In Oswald's retelling, instead of seven fisherman there is a butcher, a baker, and a candlestick maker. It is the butcher who first hears the moon's call: “O the moon - how many miles” he said “to catch a moon?” The butcher gathers his two friends, and out to sea they head. As they row, each, with childlike wonder, asks questions (“What is the moon?”), or speculates on the elusive nature of the moon: “They say,” said Baker, “if you oil the moon / the night goes twice as fast as if you don't.” In time, they grow confused and realize that the “sea had mastered them”:

How many miles? How many miles from Gotham?
How many fish, feet, hands? They couldn't count.
They only knew the waves were twice as high
and twice as endless as they wished and each
stroke of the oar, each splash, the green-souled waves
came cold alive with pricks of phosphorus
and whispered messages of random numbers:
“Three men, three men of Gotham in a bowl,
the man of Gotham in the moon, the sea,
the six or seven common brittle stars,
and one was blind and two was terrified,
meganyctophanes, four men of Gotham
was hard to balance in a bowl, the moon,
it wasn't even safe to raise a finger
to make a tally of the crew but always
three men three men of Gotham in the moan,
the velvet swimming crab, the file, the flatworm. . .

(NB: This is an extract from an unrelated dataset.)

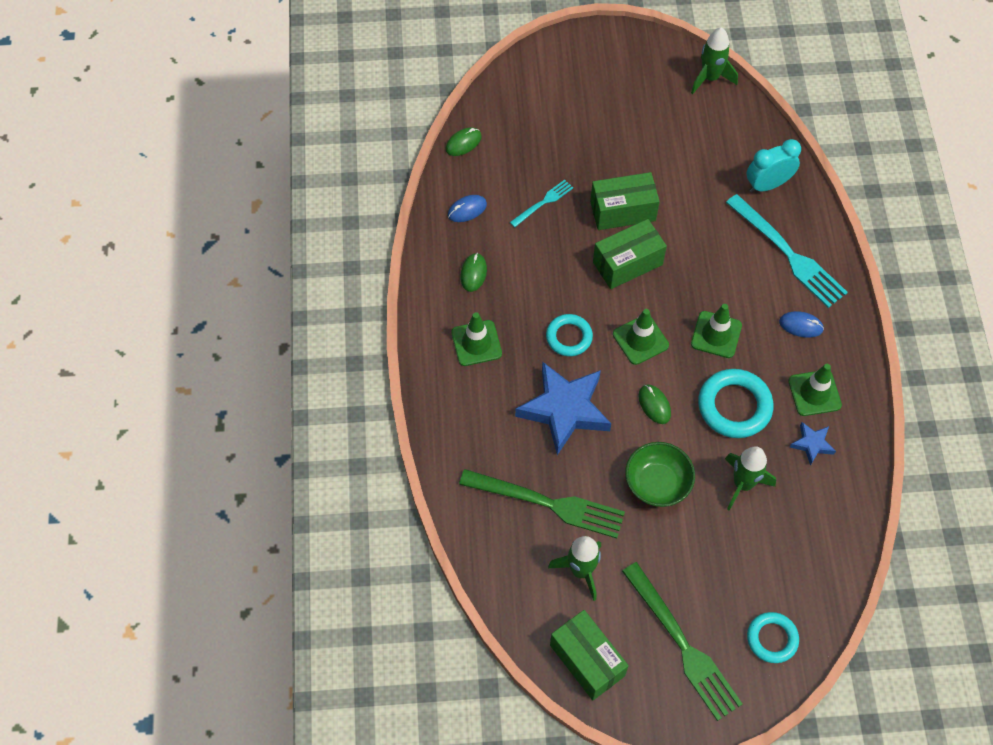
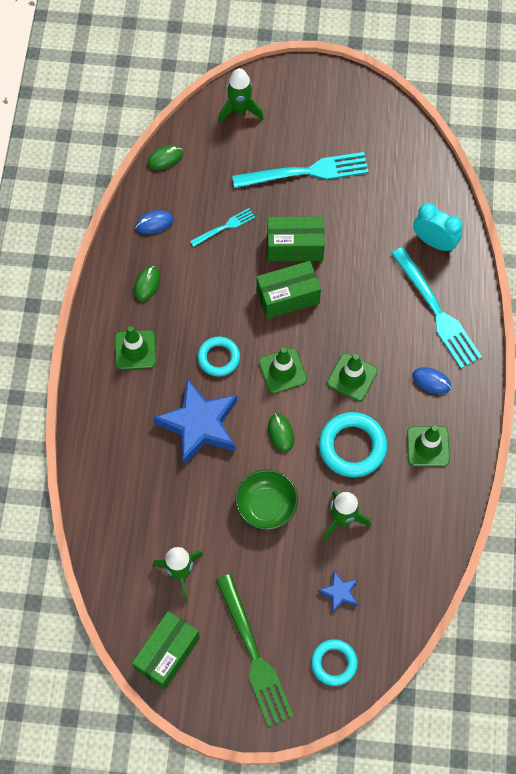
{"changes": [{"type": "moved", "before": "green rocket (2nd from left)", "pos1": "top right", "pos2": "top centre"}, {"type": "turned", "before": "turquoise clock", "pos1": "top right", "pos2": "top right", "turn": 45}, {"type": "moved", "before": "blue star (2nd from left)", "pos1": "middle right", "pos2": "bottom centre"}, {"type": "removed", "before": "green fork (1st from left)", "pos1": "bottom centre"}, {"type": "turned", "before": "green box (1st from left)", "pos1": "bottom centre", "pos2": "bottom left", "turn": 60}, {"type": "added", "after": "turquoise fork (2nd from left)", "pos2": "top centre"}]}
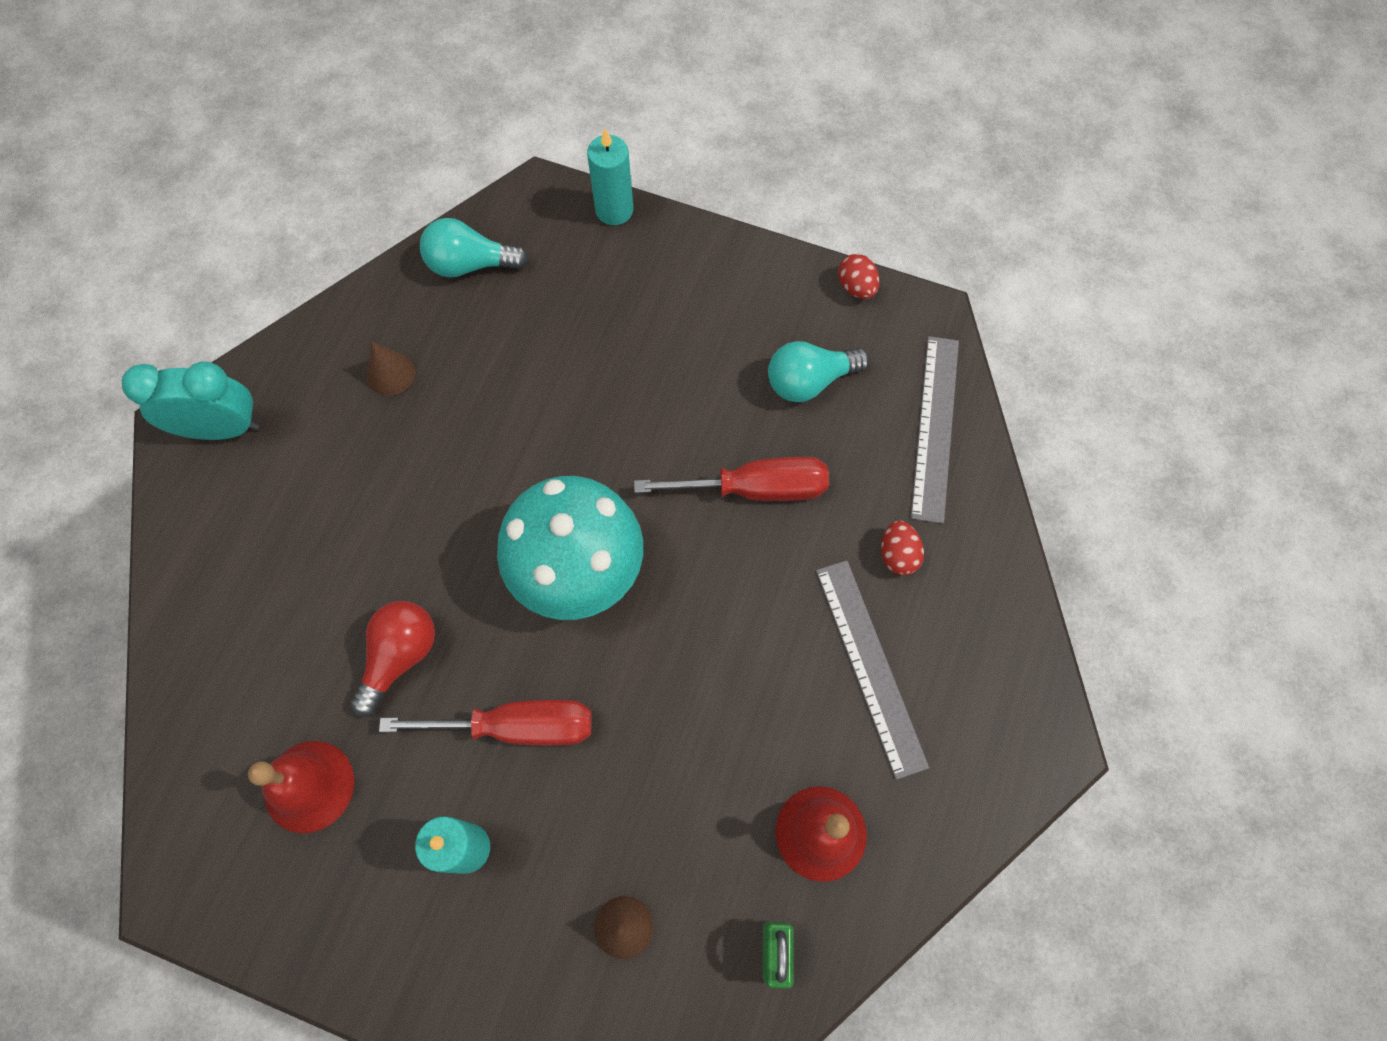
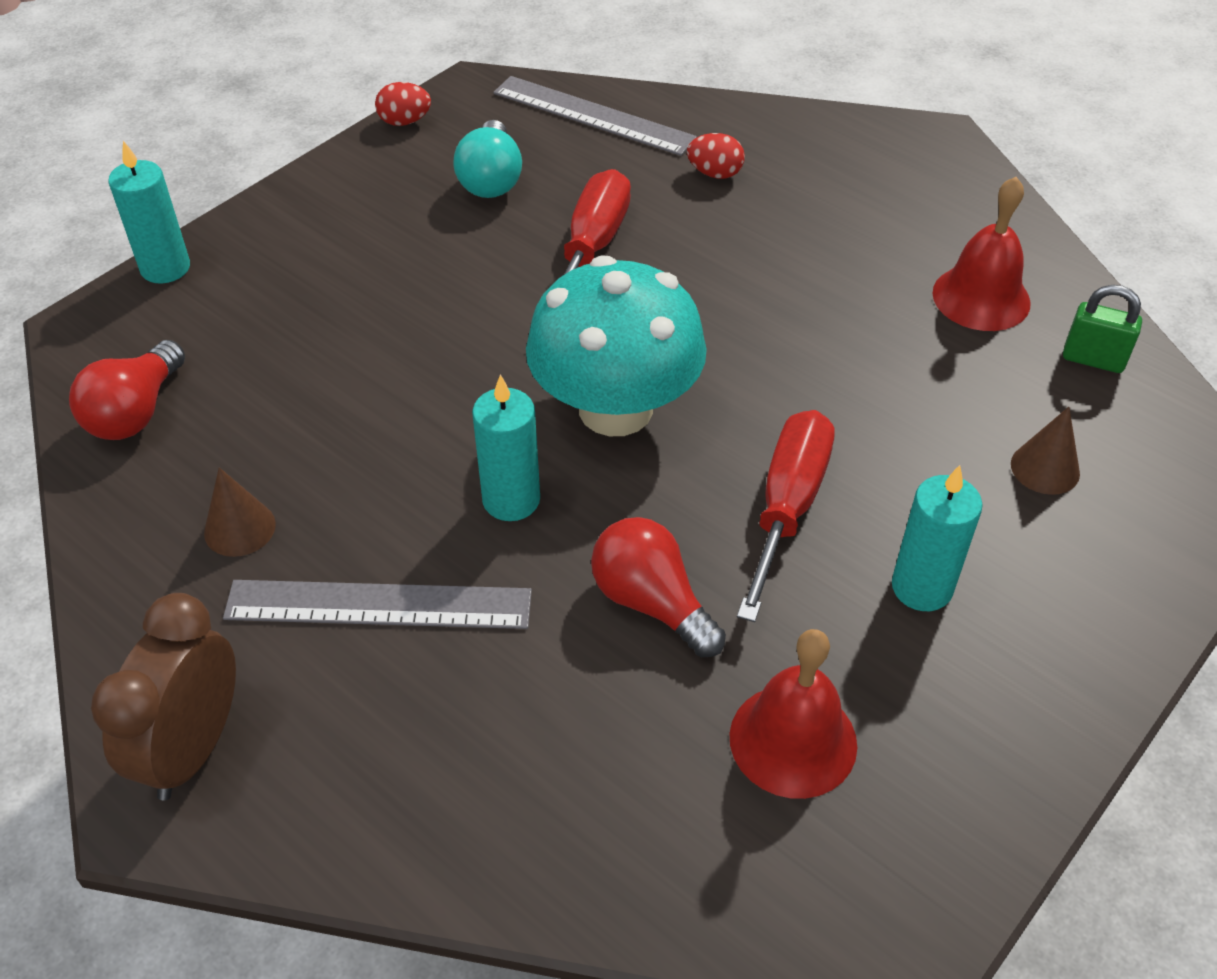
{"changes": [{"type": "recoloured", "before": "turquoise light bulb (1st from left)", "after": "red light bulb (1st from left)", "pos1": "top centre", "pos2": "middle left"}, {"type": "recoloured", "before": "turquoise clock", "after": "brown clock", "pos1": "middle left", "pos2": "bottom left"}, {"type": "moved", "before": "grey ruler (1st from left)", "pos1": "centre", "pos2": "middle left"}, {"type": "added", "after": "turquoise candle (2nd from left)", "pos2": "centre"}]}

And so the three argue, in nonsensical language, as to how many were in the boat (“one, two, halibu crackibu”). They are now lost. At this point a fourth ghostly figure (“now dim -- now clear”) appears:

I am Old Careit is my freezing round
to work these seas many miles out and in
I walk swim fly half like an oyster catcher
the shaky water under me always

In the next stanza, we are told that there “were three men of Gotham.” It appears they have passed on into a timeless realm, chasing their moon, asking their questions. Further on, an unnamed narrator thinks she sees them on the water:

as I came down through Gotham,
that light which the horizons of all seas
imply beyond - a kind of agitated
surreal and weightless curve - I saw it move
to close the space above a tiny boat
and in that boat, I thought I saw three men
and one was standing like a cormorant
who dries his wings; the spinning of the earth,
the wind, the sun were pulling them away.
I heard their voices on the waves: “Look up”
“what's that? “it's water” it's the moon how far?
how many miles is it? if we go on
beyond the crack of the horizon, wind
has broken down the moon.

And those three are no doubt still chasing the moon in a time beyond time. The reader will find in the mysterious and beautiful poetry of Alice Oswald a number of enchanting seas on which to sail, magical seashores to walk, and secret gardens to explore. In many ways, through her cadences, surreal imagery, and settings, Oswald's writing echos the nursery rhymes of childhood - only these nursery rhymes are for adults.